Primeiro por razões pessoais. Antes de tudo já não tenho idade para precisar da aprovação de macho. É fácil dizer “fui criado assim” para a vida inteira não precisar mudar comportamentos abusivos. Vi alguns casamentos, inclusive de amigos próximos acabarem simplesmente por uma gigantesca assimetria na forma como homens e mulheres assumiam a responsabilidade por cuidar da relação. Para o marido alecrim dourado, trabalhar e por dinheiro em casa é suficiente para que ele não precise nem mesmo pegar a cueca suja do chão para por num cesto. E reclama que a mulher não quer dar, sem entender que as preliminares do sexo começam na divisão de tarefas do lar. A coisa é tão feia que um sujeito que faz o mínimo necessário parece um semideus. É a Rodrigo Hilbertização do macho. Quando lava uma louça ou dá uma resposta educada é um tal de nooooossa, que homem...

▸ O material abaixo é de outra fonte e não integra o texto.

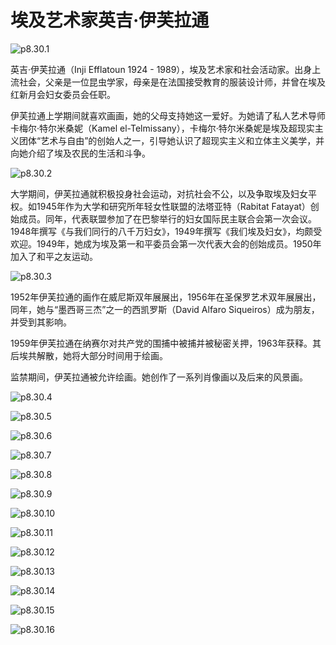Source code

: # 埃及艺术家英吉·伊芙拉通

​![p8.30.1](./images/8.30.1.jpg)

英吉·伊芙拉通（Inji Efflatoun 1924 - 1989），埃及艺术家和社会活动家。出身上流社会，父亲是一位昆虫学家，母亲是在法国接受教育的服装设计师，并曾在埃及红新月会妇女委员会任职。

伊芙拉通上学期间就喜欢画画，她的父母支持她这一爱好。为她请了私人艺术导师卡梅尔·特尔米桑妮（Kamel el-Telmissany），卡梅尔·特尔米桑妮是埃及超现实主义团体“艺术与自由”的创始人之一，引导她认识了超现实主义和立体主义美学，并向她介绍了埃及农民的生活和斗争。

![p8.30.2](./images/8.30.2.jpg)

大学期间，伊芙拉通就积极投身社会运动，对抗社会不公，以及争取埃及妇女平权。如1945年作为大学和研究所年轻女性联盟的法塔亚特（Rabitat Fatayat）创始成员。同年，代表联盟参加了在巴黎举行的妇女国际民主联合会第一次会议。1948年撰写《与我们同行的八千万妇女》，1949年撰写《我们埃及妇女》，均颇受欢迎。1949年，她成为埃及第一和平委员会第一次代表大会的创始成员。1950年加入了和平之友运动。

![p8.30.3](./images/8.30.3.jpg)

1952年伊芙拉通的画作在威尼斯双年展展出，1956年在圣保罗艺术双年展展出，同年，她与“墨西哥三杰”之一的西凯罗斯（David Alfaro Siqueiros）成为朋友，并受到其影响。

1959年伊芙拉通在纳赛尔对共产党的围捕中被捕并被秘密关押，1963年获释。其后埃共解散，她将大部分时间用于绘画。

监禁期间，伊芙拉通被允许绘画。她创作了一系列肖像画以及后来的风景画。

![p8.30.4](./images/8.30.4.jpg)

![p8.30.5](./images/8.30.5.jpg)

![p8.30.6](./images/8.30.6.jpg)

![p8.30.7](./images/8.30.7.jpg)

![p8.30.8](./images/8.30.8.jpg)

![p8.30.9](./images/8.30.9.jpg)

![p8.30.10](./images/8.30.10.jpg)

![p8.30.11](./images/8.30.11.jpg)

![p8.30.12](./images/8.30.12.jpg)

![p8.30.13](./images/8.30.13.jpg)

![p8.30.14](./images/8.30.14.jpg)

![p8.30.15](./images/8.30.15.jpg)

![p8.30.16](./images/8.30.16.jpg)
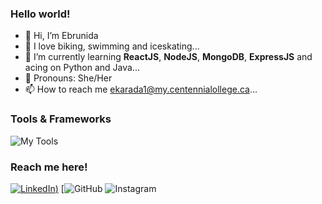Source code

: 
### Hello world!

- 👋 Hi, I’m Ebrunida
- 👀 I love biking, swimming and iceskating...
- 🌱 I’m currently learning **ReactJS**, **NodeJS**, **MongoDB**, **ExpressJS** and acing on Python and Java...
- 💞️ Pronouns: She/Her
- 📫 How to reach me ekarada1@my.centennialollege.ca...

<!---
Ebrunida/Ebrunida is a ✨ special ✨ repository because its `README.md` (this file) appears on your GitHub profile.
You can click the Preview link to take a look at your changes.
--->

### Tools & Frameworks

![My Tools](https://skillicons.dev/icons?i=python,javascript,react,nodejs,mysql,cpp,html,css,git,bash,matlab,discord,vscode,figma,photoshop,illustrator,premiere)

### Reach me here!

[![LinkedIn](https://skillicons.dev/icons?i=linkedin&link=[https://www.linkedin.com/in/ebrunida-karadag-4638691aa/))](https://www.linkedin.com/in//) [![GitHub](https://skillicons.dev/icons?i=github&link=[https://github.com/Ebrunida)  ![Instagram](https://skillicons.dev/icons?i=instagram&link=[https://www.instagram.com/ebruniida/?next=%2F) 
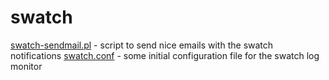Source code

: swatch
======

[swatch-sendmail.pl](swatch-sendmail.pl) - script to send nice emails with the swatch notifications
[swatch.conf](swatch.conf) - some initial configuration file for the swatch log monitor

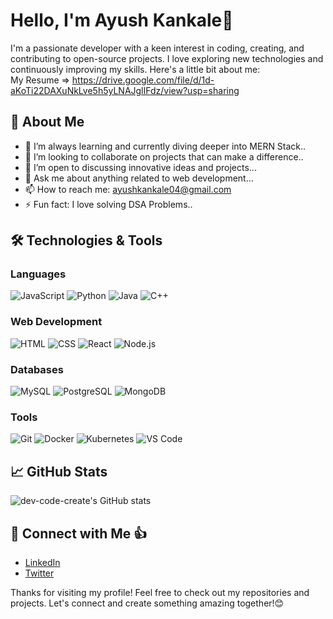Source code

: # Hello, I'm Ayush Kankale👋
I'm a passionate developer with a keen interest in coding, creating, and contributing to open-source projects. I love exploring new technologies and continuously improving my skills. Here's a little bit about me: <br/>
My Resume => https://drive.google.com/file/d/1d-aKoTi22DAXuNkLve5h5yLNAJglIFdz/view?usp=sharing

## 🚀 About Me
- 🌱 I’m always learning and currently diving deeper into MERN Stack..
- 👯 I’m looking to collaborate on projects that can make a difference..
- 🤔 I’m open to discussing innovative ideas and projects...
- 💬 Ask me about anything related to web development...
- 📫 How to reach me: ayushkankale04@gmail.com 
- ⚡ Fun fact: I love solving DSA Problems..

## 🛠️ Technologies & Tools

### Languages
![JavaScript](https://img.shields.io/badge/-JavaScript-333?style=flat&logo=javascript)
![Python](https://img.shields.io/badge/-Python-333?style=flat&logo=python)
![Java](https://img.shields.io/badge/-Java-333?style=flat&logo=java)
![C++](https://img.shields.io/badge/-C++-333?style=flat&logo=cplusplus)

### Web Development
![HTML](https://img.shields.io/badge/-HTML-333?style=flat&logo=html5)
![CSS](https://img.shields.io/badge/-CSS-333?style=flat&logo=css3&logoColor=1572B6)
![React](https://img.shields.io/badge/-React-333?style=flat&logo=react)
![Node.js](https://img.shields.io/badge/-Node.js-333?style=flat&logo=node.js)

### Databases
![MySQL](https://img.shields.io/badge/-MySQL-333?style=flat&logo=mysql)
![PostgreSQL](https://img.shields.io/badge/-PostgreSQL-333?style=flat&logo=postgresql)
![MongoDB](https://img.shields.io/badge/-MongoDB-333?style=flat&logo=mongodb)

### Tools
![Git](https://img.shields.io/badge/-Git-333?style=flat&logo=git)
![Docker](https://img.shields.io/badge/-Docker-333?style=flat&logo=docker)
![Kubernetes](https://img.shields.io/badge/-Kubernetes-333?style=flat&logo=kubernetes)
![VS Code](https://img.shields.io/badge/-VS%20Code-333?style=flat&logo=visualstudiocode)

## 📈 GitHub Stats
![dev-code-create's GitHub stats](https://github-readme-stats.vercel.app/api?username=dev-code-create&show_icons=true&theme=radical)

## 🔗 Connect with Me 👍
- [LinkedIn](https://www.linkedin.com/in/ayush-kankale)
- [Twitter](https://x.com/AyushKanka74608)

Thanks for visiting my profile! Feel free to check out my repositories and projects. Let's connect and create something amazing together!😊
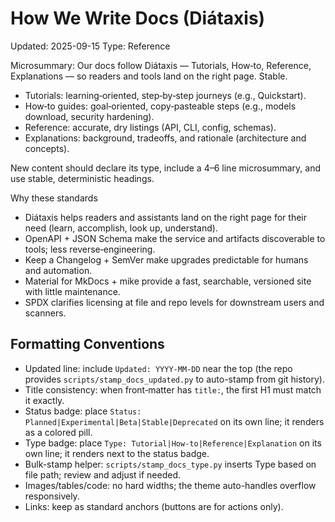 # How We Write Docs (Diátaxis)
Updated: 2025-09-15
Type: Reference

Microsummary: Our docs follow Diátaxis — Tutorials, How‑to, Reference, Explanations — so readers and tools land on the right page. Stable.

- Tutorials: learning‑oriented, step‑by‑step journeys (e.g., Quickstart).
- How‑to guides: goal‑oriented, copy‑pasteable steps (e.g., models download, security hardening).
- Reference: accurate, dry listings (API, CLI, config, schemas).
- Explanations: background, tradeoffs, and rationale (architecture and concepts).

New content should declare its type, include a 4–6 line microsummary, and use stable, deterministic headings.

Why these standards
- Diátaxis helps readers and assistants land on the right page for their need (learn, accomplish, look up, understand).
- OpenAPI + JSON Schema make the service and artifacts discoverable to tools; less reverse‑engineering.
- Keep a Changelog + SemVer make upgrades predictable for humans and automation.
- Material for MkDocs + mike provide a fast, searchable, versioned site with little maintenance.
- SPDX clarifies licensing at file and repo levels for downstream users and scanners.

## Formatting Conventions

- Updated line: include `Updated: YYYY-MM-DD` near the top (the repo provides `scripts/stamp_docs_updated.py` to auto-stamp from git history).
- Title consistency: when front‑matter has `title:`, the first H1 must match it exactly.
- Status badge: place `Status: Planned|Experimental|Beta|Stable|Deprecated` on its own line; it renders as a colored pill.
- Type badge: place `Type: Tutorial|How‑to|Reference|Explanation` on its own line; it renders next to the status badge.
- Bulk-stamp helper: `scripts/stamp_docs_type.py` inserts Type based on file path; review and adjust if needed.
- Images/tables/code: no hard widths; the theme auto-handles overflow responsively.
- Links: keep as standard anchors (buttons are for actions only).
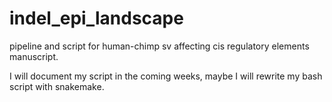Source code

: # indel_epi_landscape
pipeline and script for human-chimp sv affecting cis regulatory elements manuscript.

I will document my script in the coming weeks, maybe I will rewrite my bash script with snakemake.
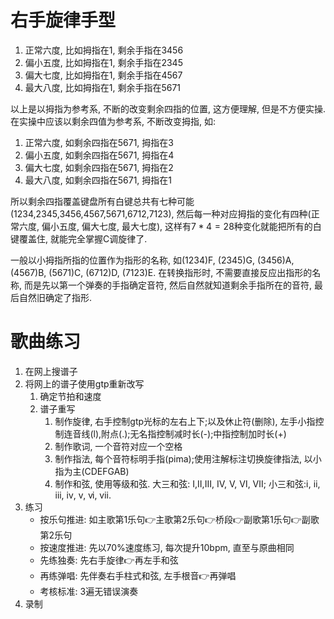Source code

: # 右手旋律手型
1. 正常六度, 比如拇指在1, 剩余手指在3456
2. 偏小五度, 比如拇指在1, 剩余手指在2345
3. 偏大七度, 比如拇指在1, 剩余手指在4567
4. 最大八度, 比如拇指在1, 剩余手指在5671

以上是以拇指为参考系, 不断的改变剩余四指的位置, 这方便理解, 但是不方便实操. 在实操中应该以剩余四值为参考系, 不断改变拇指, 如: 
1. 正常六度, 如剩余四指在5671, 拇指在3
2. 偏小五度, 如剩余四指在5671, 拇指在4
3. 偏大七度, 如剩余四指在5671, 拇指在2
4. 最大八度, 如剩余四指在5671, 拇指在1

所以剩余四指覆盖键盘所有白键总共有七种可能(1234,2345,3456,4567,5671,6712,7123), 然后每一种对应拇指的变化有四种(正常六度, 偏小五度, 偏大七度, 最大七度), 这样有$7*4=28$种变化就能把所有的白键覆盖住, 就能完全掌握C调旋律了.

一般以小拇指所指的位置作为指形的名称, 如(1234)F, (2345)G, (3456)A, (4567)B, (5671)C, (6712)D, (7123)E. 在转换指形时, 不需要直接反应出指形的名称, 而是先以第一个弹奏的手指确定音符, 然后自然就知道剩余手指所在的音符, 最后自然旧确定了指形.



# 歌曲练习
1. 在网上搜谱子
2. 将网上的谱子使用gtp重新改写
    1. 确定节拍和速度
    2. 谱子重写
       1. 制作旋律, 右手控制gtp光标的左右上下;以及休止符(删除), 左手小指控制连音线(l),附点(.);无名指控制减时长(-);中指控制加时长(+)
       3. 制作歌词, 一个音符对应一个空格
       4. 制作指法, 每个音符标明手指(pima);使用注解标注切换旋律指法, 以小指为主(CDEFGAB)
       5. 制作和弦, 使用等级和弦. 大三和弦: Ⅰ,Ⅱ,Ⅲ, Ⅳ, Ⅴ, Ⅵ, Ⅶ; 小三和弦:ⅰ, ⅱ, ⅲ, ⅳ, ⅴ, ⅵ, ⅶ.
3. 练习
    - 按乐句推进: 如主歌第1乐句👉主歌第2乐句👉桥段👉副歌第1乐句👉副歌第2乐句
    - 按速度推进: 先以70%速度练习, 每次提升10bpm, 直至与原曲相同
    - 先练独奏: 先右手旋律👉再左手和弦
    - 再练弹唱: 先伴奏右手柱式和弦, 左手根音👉再弹唱
    - 考核标准: 3遍无错误演奏
4. 录制




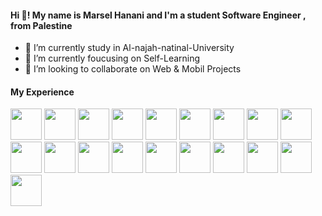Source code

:<h4> Hi 👋! My name is Marsel Hanani and I'm a student Software Engineer , from Palestine</h4>
 <ul>
   <li>🔭 I’m currently study in Al-najah-natinal-University</li>
   <li>🌱 I’m currently foucusing on Self-Learning </li>
   <li>👯 I’m looking to collaborate on Web & Mobil Projects</li>
 </ul>
 <h4> My Experience </h4>
<div>  <img src="https://img.shields.io/badge/Laravel-FF2D20?style=for-the-badge&logo=laravel&logoColor=white" width="50"/> <img src="https://img.shields.io/badge/Laravel-FF2D20?style=for-the-badge&logo=laravel&logoColor=white" width="50" /> <img src="https://img.shields.io/badge/Redux-593D88?style=for-the-badge&logo=redux&logoColor=white" width="50"/> <img src="https://img.shields.io/badge/Scala-DC322F?style=for-the-badge&logo=scala&logoColor=white" width="50"/> <img src="https://img.shields.io/badge/C-00599C?style=for-the-badge&logo=c&logoColor=white" width="50" />
 <img src="https://img.shields.io/badge/C%23-239120?style=for-the-badge&logo=csharp&logoColor=white" width="50"/> <img src="https://img.shields.io/badge/C%2B%2B-00599C?style=for-the-badge&logo=c%2B%2B&logoColor=white" width="50"/> <img src="https://img.shields.io/badge/CSS3-1572B6?style=for-the-badge&logo=css3&logoColor=white" width="50" />
  <img src="https://img.shields.io/badge/Dart-0175C2?style=for-the-badge&logo=dart&logoColor=white" width="50"/> <img src="https://img.shields.io/badge/HTML5-E34F26?style=for-the-badge&logo=html5&logoColor=white" width="50"/> <img src="https://img.shields.io/badge/JavaScript-323330?style=for-the-badge&logo=javascript&logoColor=F7DF1E" width="50" />
  <img src="https://img.shields.io/badge/Flutter-02569B?style=for-the-badge&logo=flutter&logoColor=white" width="50" />
<img src="https://img.shields.io/badge/GIT-E44C30?style=for-the-badge&logo=git&logoColor=white" width="50" />
  <img src="https://img.shields.io/badge/MySQL-005C84?style=for-the-badge&logo=mysql&logoColor=white" width="50" />
 <img src="https://img.shields.io/badge/.NET-512BD4?style=for-the-badge&logo=dotnet&logoColor=white" width="50" />
 <img src="https://img.shields.io/badge/Angular-DD0031?style=for-the-badge&logo=angular&logoColor=white" width="50" />
 <img src="https://img.shields.io/badge/Bootstrap-563D7C?style=for-the-badge&logo=bootstrap&logoColor=white" width="50"/>
 <img src="https://img.shields.io/badge/Node%20js-339933?style=for-the-badge&logo=nodedotjs&logoColor=white" width="50"/>
 <img src="https://img.shields.io/badge/PHP-777BB4?style=for-the-badge&logo=php&logoColor=white" width="50" />
</div>
 
 
 
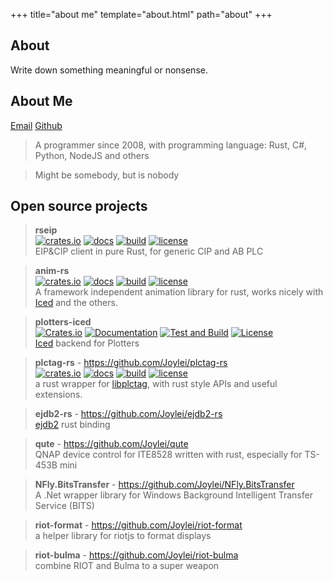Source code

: +++
title="about me"
template="about.html"
path="about"
+++

## About

Write down something meaningful or nonsense.

## About Me

[Email](leingliu@gmail.com) [Github](https://github.com/joylei/)

> A programmer since 2008, with programming language: Rust, C#, Python, NodeJS and others

> Might be somebody, but is nobody

## Open source projects

> **rseip**
> <br/>
> [![crates.io](https://img.shields.io/crates/v/rseip.svg)](https://crates.io/crates/rseip)
> [![docs](https://docs.rs/rseip/badge.svg)](https://docs.rs/rseip)
> [![build](https://github.com/joylei/eip-rs/workflows/build/badge.svg?branch=main)](https://github.com/joylei/eip-rs/actions?query=workflow%3A%22build%22)
> [![license](https://img.shields.io/crates/l/rseip.svg)](https://github.com/joylei/eip-rs/blob/master/LICENSE)
> <br/>
> EIP&CIP client in pure Rust, for generic CIP and AB PLC

> **anim-rs**
> <br/> 
> [![crates.io](https://img.shields.io/crates/v/anim.svg)](https://crates.io/crates/anim)
> [![docs](https://docs.rs/anim/badge.svg)](https://docs.rs/anim) 
> [![build](https://github.com/joylei/anim-rs/workflows/Test%20and%20Build/badge.svg?branch=master)](https://github.com/joylei/anim-rs/actions?query=workflow%3A%22Test+and+Build%22)
> [![license](https://img.shields.io/crates/l/anim.svg)](https://github.com/joylei/anim-rs/blob/master/LICENSE)
> <br/>
> A framework independent animation library for rust, works nicely with [Iced](https://github.com/hecrj/iced) and the others.

> **plotters-iced**
> <br/> 
> [![Crates.io](https://img.shields.io/crates/v/plotters-iced.svg)](https://crates.io/crates/plotters-iced)
> [![Documentation](https://docs.rs/plotters-iced/badge.svg)](https://docs.rs/plotters-iced)
> [![Test and Build](https://github.com/joylei/plotters-iced/workflows/Test%20and%20Build/badge.svg?branch=master)](https://github.com/joylei/plotters-iced/actions?query=workflow%3A%22Test+and+Build%22)
> [![License](https://img.shields.io/crates/l/plotters-iced.svg)](https://github.com/joylei/plotters-iced/blob/master/LICENSE)
> <br/> 
> [Iced](https://github.com/hecrj/iced) backend for Plotters

> **plctag-rs** - https://github.com/Joylei/plctag-rs
> <br/> 
> [![crates.io](https://img.shields.io/crates/v/plctag.svg)](https://crates.io/crates/plctag)
> [![docs](https://docs.rs/plctag/badge.svg)](https://docs.rs/plctag)
> [![build](https://github.com/joylei/plctag-rs/workflows/build/badge.svg?branch=master)](https://github.com/joylei/plctag-rs/actions?query=workflow%3A%22build%22)
> [![license](https://img.shields.io/crates/l/plctag.svg)](https://github.com/joylei/plctag-rs/blob/master/LICENSE)
> <br/>
> a rust wrapper for [libplctag](https://github.com/libplctag/libplctag), with rust style APIs and useful extensions.

> **ejdb2-rs** - https://github.com/Joylei/ejdb2-rs
> <br/>
> [ejdb2](https://github.com/Softmotions/ejdb) rust binding

> **qute** - https://github.com/Joylei/qute
> <br/>
> QNAP device control for ITE8528 written with rust, especially for TS-453B mini

> **NFly.BitsTransfer** - https://github.com/Joylei/NFly.BitsTransfer
> <br/>
> A .Net wrapper library for Windows Background Intelligent Transfer Service (BITS)

> **riot-format** - https://github.com/Joylei/riot-format
> <br/>
> a helper library for riotjs to format displays

> **riot-bulma** - https://github.com/Joylei/riot-bulma
> <br/>
> combine RIOT and Bulma to a super weapon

Eu pude mudar, e posso educar meus filhos de maneira diferente. E mesmo alguns dos mais ogros dos meus amigos, tiveram filhas (ah! o karma), e entendem que não querem que as filhas encontrem homens como os que eles mesmo eram.

Mas um motivo importante é que mulheres, de forma muito competente ocupam cada vez mais espaço seja nas ciências agrárias ou diretamente envolvidas na produção ou na cadeia produtiva. Ambientes que eram dominados por homens.

Para quem lida com iniciativas que visam a transformação da realidade rural, entende que mulheres são poderosos agentes de transformação. Pelo simples motivo de estarem mais abertas à escuta. Não tem problema nenhum em aprender o que não sabem. Não tem receio de atuar em redes de apoio. Nem de entender outros pontos de vista. (Para um homem, tudo isso significa uma impensável confissão de fragilidade). Não é por acaso que todo tipo de investimento feito hoje leva em consideração a participação de mulheres.

As mulheres hoje (no campo ou na cidade) estão bem conscientes do que podem fazer. Felizmente a maior parte superou a ideia de que precisam ser aceitas por um homem como ideal de vida. E felizmente cada vez mais empresas do agro notam que elas não servem só para enfeitar stand de trator nas feiras agropecuárias.

Apesar do espaço conquistado o Brasil continua sendo um lugar bem ruim para mulheres. E cabe aos homens, mais do que a elas, mudar isso. É preciso deixar claro aos homens o mal que nós causamos. Causamos um mal a nós mesmos com um ideal de masculinidade que em primeiro lugar embrutece e é cruel com os próprios homens. Causamos mal às mulheres, diminuídas com a objetificação de que são alvo, e com a violência gerada pela misoginia. Mas causamos um mal também porque cada vez que uma mulher é impedida de ocupar um cargo, de desempenhar uma função, de tomar decisões, de falar o que pensa, de fazer o que quer e gosta, atrasamos um pouco mais a transformação que desejamos no campo e na sociedade como um todo.

É preciso acabar com o silêncio conivente dos machos em relação ao ódio (disfarçado ou não) às mulheres. Até porque é fonte da radicalização cada vez maior de jovens rejeitados.

PS: Eu aprendi muito lendo e escutando gente como Valeska Zanello, Vera Iaconelli, Brené Brown, Lua Barros, Maria Barretto, Michele Prado, Esther Perel, Clarissa Pinkola Estés e outras. Recomendo. Pode ler que seu p*au não vai cair por causa disso, machinho frágil.